The state of postcodes
Postcodes are a curious thing. Not every country in the world has them. But where they do, postcodes tend to play an important role for locating areas. If you are in a country with postcodes, you likely know your home postcode by heart and will be regularly asked for it. And because you have to remember it, it makes sense to also use it when searching for places. It’s much shorter and more precise than a full address. Time to take stock of postcodes in OpenStreetMap to see how useful they are for geocoding.
How Nominatim uses postcodes
Nominatim uses postcodes in two different ways. First of all, it needs to make postcodes searchable. That means having a database of all existing postcodes for every country together with its approximate location. Second, it wants to be able to present a postcode for every result, even if the found place doesn’t have a postcode mapped. That means inferring the postcode from the surrounding objects.
Postcodes in OSM
Postcodes can be mainly found in two forms in OSM: as part of an address or as a self-contained postcode area.

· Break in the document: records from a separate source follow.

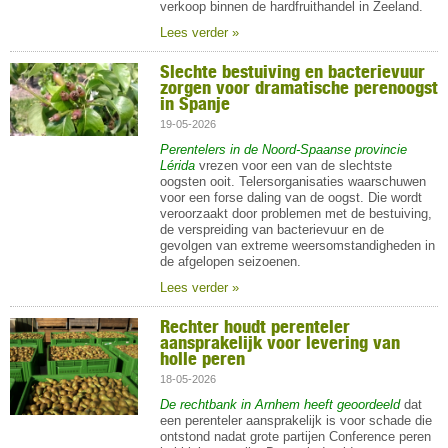
verkoop binnen de hardfruithandel in Zeeland.
Lees verder »
Slechte bestuiving en bacterievuur
zorgen voor dramatische perenoogst
in Spanje
19-05-2026
Perentelers in de Noord-Spaanse provincie
Lérida
vrezen voor een van de slechtste
oogsten ooit. Telersorganisaties waarschuwen
voor een forse daling van de oogst. Die wordt
veroorzaakt door problemen met de bestuiving,
de verspreiding van bacterievuur en de
gevolgen van extreme weersomstandigheden in
de afgelopen seizoenen.
Lees verder »
Rechter houdt perenteler
aansprakelijk voor levering van
holle peren
18-05-2026
De rechtbank in Arnhem heeft geoordeeld
dat
een perenteler aansprakelijk is voor schade die
ontstond nadat grote partijen Conference peren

Postcode areas are multipolygons with a boundary=postal_code
tag. They are
a rare occurrence as the map below shows. Only France, Germany and Hungary
have a full coverage with postcode areas. Belgium still has coverage for a
good part of the country. The coverage in other countries is so patchy that
it is fair to assume that the data is not up-to-date.
So what about the rest of the world? There is still a lot of postcode information found in the form of addresses.
Postcodes in addresses are tagged with addr:postcode
and give us the most
accurate information about the postcode for a single spot on the map. There
are approximately 84 million postcode tags in the world and
Taginfo shows
that they are neatly distributed over the planet.
In fact, they are dense enough that it is possible to infer a postcode for
most inhabited places on the planet, simply by looking up the closest
addr:postcode
tag. The question is: how reliable are the postcodes mapped
in OSM?
The quality of postcodes
To get an estimate of the quality of postcodes we can start with a simple check: has the postcode the format that we would expect for the country. Luckily, Wikipedia has a handy list of postcode formats in the world, a perfect starting point for a quality check of OSM. It turns out that postcodes are fairly regular. Most countries opt for a simple 4, 5 or 6-digit number. A handful of countries adds the letters A-Z and optional spaces to the list but that is it. The record for the longest postcodes are held by Iran and Ghana with a length of 10 characters. You won’t be surprised to hear that both countries have a very high rate of formatting errors in OSM postcodes.
To check the OSM data, we just have to turn the Wikipedia list into something machine-readable and have the computer compare it with the OSM data. You can see the result of this analysis displayed below.
Countries in green have less than 1% of postcodes with an error. Yellow means that less than 10% of the postcodes are wrong. Countries in red have more than 10% errors. Countries that don’t have postcodes have been left white. To be fair, most of the red countries have introduced postcodes very recently and therefore postcode coverage in general is very low at the moment. The quality is bound to improve once postcode usage picks up in general. The clear winners in the statistics are Iceland, Danmark and Liechtenstein. Despite a very dense coverage with postcodes, not a single error could be found.
Fun fact: there is a common kind of error with the addr:postcode
tag that is
found in many countries: the tag contains the telephone area code instead of
the postcode. The age of the letter in writing is clearly coming to an end.
Overall only 0.14% of postcodes are wrongly formatted. That is quite encouraging although it still doesn’t really tell us how many postcodes are wrong. A postcode might be well formatted but still have typos in them. Finding such postcodes is much harder. However, we can get an estimate about the number of errors by looking at Germany and France. For both countries we have postcode areas and we can check the postcodes of address points against them. For Germany, there are about 0.1% postcodes that do not match their area, for France 0.7% postcodes are wrong. This is significantly more than there are wrongly formatted postcodes but still so little that it is fair to say that postcode data in OSM is quite reliable.
QA for postcodes
Do you want to have a look at the typical errors and maybe even fix some of them? The Nominatim QA site now includes a view that shows postcodes which do not comply with their country’s official format:
Postcode filtering for Nominatim
The overall goal for doing the analysis in the first place was to see how postcode handling can be improved in Nominatim. It turns out that filtering suspicious postcodes is a very easy thing to do because postcode formats are so very well regulated and are used quite consistently in OSM.
Starting with the next version, Nominatim comes with a sanitizer for postcodes. It filters out all the postcodes that do not comply with the official format of the country. It will still show you wrongly mapped postcodes for the object where you mapped them. But it will no longer use postcodes that “look wrong” to infer the postcode on neighbouring objects or allow you to search for them.
In the long term, it would be nice to do more detailed consistency checks on the postcodes. Postcodes are usually not assigned randomly but are grouped by area. In France, for example, the first two numbers are always the same as the department number. Hints like these could be helpful to find more mapping errors. This, however, requires more sophisticated methods than a simple regular expression check and is something for another blog post.